Have any of these men heard of Ronald Reagan? The Soviet Union? Red China? Do they understand that bad guys are exactly the sorts of people you end up negotiating with, particularly over nuclear weapons?
8. Indifference. Republicans think it’s weak and softheaded to care what Iran thinks. At the Tuesday hearing, Rep. Scott Perry of Pennsylvania told Kerry we should demand a better deal, “and if the ayatollah doesn’t like it and doesn’t want to negotiate it, oh, ‘boo-hoo.’ We’re here for America.” Weber, speaking for others in his party, ridiculed Kerry’s concerns about Iranian distrust of the U.S.: “Me and my colleagues were up here thinking, ‘Who cares?’ ” When Kerry replied that the Iranians wouldn’t have negotiated on Weber’s terms, the congressman scoffed, “Oh, my heart pains for them.” These lawmakers don’t seem to understand that much of a negotiator’s job consists of understanding, caring about, and accommodating the other side’s concerns.

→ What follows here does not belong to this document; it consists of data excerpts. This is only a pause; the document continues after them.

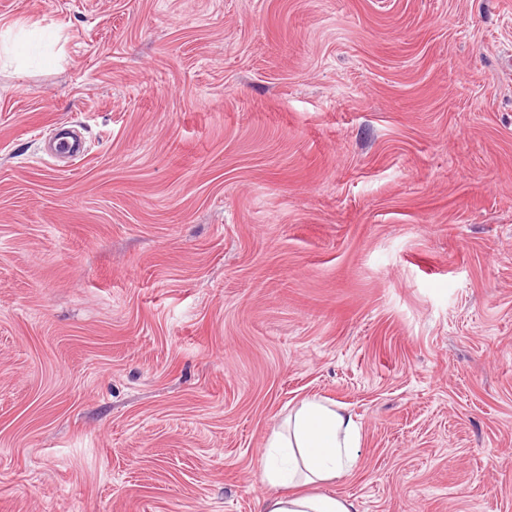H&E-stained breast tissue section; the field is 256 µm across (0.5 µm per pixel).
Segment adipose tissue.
Instances as JSON below:
<instances>
[{"label": "adipose tissue", "instance_id": "obj_1", "mask_svg": "<svg viewBox=\"0 0 512 512\" xmlns=\"http://www.w3.org/2000/svg\"><path fill=\"white\" fill-rule=\"evenodd\" d=\"M360 445V426L345 407L301 399L267 438L260 478L269 493L261 512H356L354 501L323 487L355 468Z\"/></svg>", "mask_w": 512, "mask_h": 512}]
</instances>
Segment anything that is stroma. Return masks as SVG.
Wrapping results in <instances>:
<instances>
[{"mask_svg":"<svg viewBox=\"0 0 512 512\" xmlns=\"http://www.w3.org/2000/svg\"><path fill=\"white\" fill-rule=\"evenodd\" d=\"M313 395L512 512V0H0V512H257Z\"/></svg>","mask_w":512,"mask_h":512,"instance_id":"obj_1","label":"stroma"}]
</instances>
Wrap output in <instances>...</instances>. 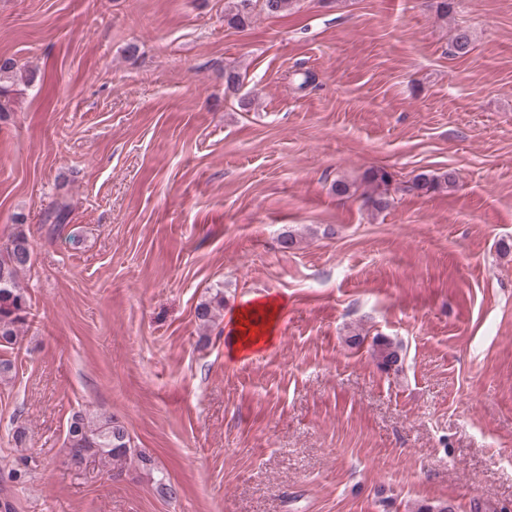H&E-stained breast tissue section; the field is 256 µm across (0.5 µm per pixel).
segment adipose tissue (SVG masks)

9. Winning. Graham is running for president as a foreign-policy expert. But three hours of testimony on Wednesday about the difficulties of using military force to stop Iran’s nuclear program taught him nothing. Wrapping up the hearing, Graham demanded that Defense Secretary Ashton Carter answer a simple question: “Who wins the war between us and Iran? Who wins? Do you have any doubt who wins?” When he didn’t get the prompt answer he wanted, Graham thunderously answered the question himself: “We win!” He sounded like a football coach delivering a pep talk. The differences between football and war—what “winning” means, and what it costs—didn’t enter into his equation.

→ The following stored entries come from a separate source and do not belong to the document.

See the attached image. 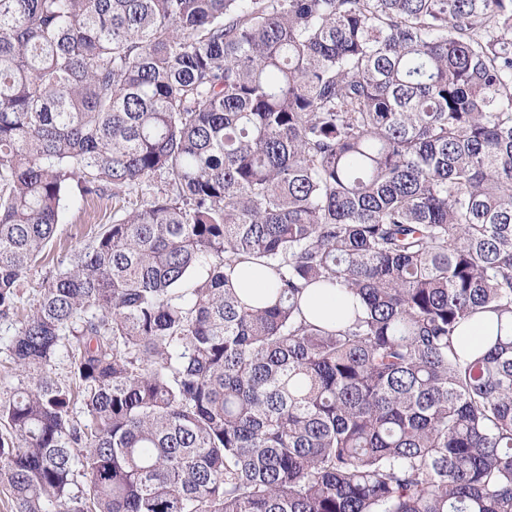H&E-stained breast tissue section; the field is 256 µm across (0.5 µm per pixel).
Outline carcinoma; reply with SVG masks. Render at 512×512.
I'll list each match as a JSON object with an SVG mask.
<instances>
[{"label": "carcinoma", "mask_w": 512, "mask_h": 512, "mask_svg": "<svg viewBox=\"0 0 512 512\" xmlns=\"http://www.w3.org/2000/svg\"><path fill=\"white\" fill-rule=\"evenodd\" d=\"M74 195L112 223L36 282ZM27 288L20 512H512V0H0ZM236 288H240L248 298L259 299L269 288V281L258 266L251 262H243L238 266ZM351 310V302L335 289L310 287L305 293V312L316 322H336Z\"/></svg>", "instance_id": "1"}]
</instances>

10. Patriotism. You might think that Kerry’s service in Vietnam—a Silver Star, Bronze Star, and three Purple Hearts—would deter Republicans from challenging his patriotism. But you’d be wrong. At the House hearing, Rep. Lee Zeldin of New York lectured Kerry: “A lot of Americans have fought and died to make our country the greatest nation in the world. And you, sir, respectfully, you don’t have the power to surrender our greatness.” Cruz, who has never served a day in uniform, ended the Wednesday Senate hearing with this remarkable assault on the secretary of state:
Cruz: Gen. Soleimani, the head of the al-Quds forces, has more blood of American service members on his hands than any living terrorist. Under this agreement, the sanctions under Gen. Soleimani are lifted. Now, Secretary Kerry said to the families of those men and women who gave their lives, who were killed by Gen. Soleimani, we should apologize. …
Kerry: Sir, I never said the word apology. I never mentioned apologize. I said we should thank them for their extraordinary service. I never said the word apologize. Please, don’t distort my words.
Cruz: Secretary Kerry, it is duly noted you don’t apologize to the family members of the service members who were murdered by the Iranian military.
Kerry: That’s not what I said, senator. [I said] I thank them for their extraordinary service and I would remind them that the United States of America will never take the sanctions off Qasem Soleimani.
Cruz: Sir, I just want to clarity. Do you apologize or not?
There’s plenty more I could quote to you. But out of mercy, and in deference to the many dead and retired Republicans who took foreign policy seriously, I’ll stop. This used to be a party that saw America’s leadership of the free world as its highest responsibility. What happened? And why should any of us entrust it with the presidency again?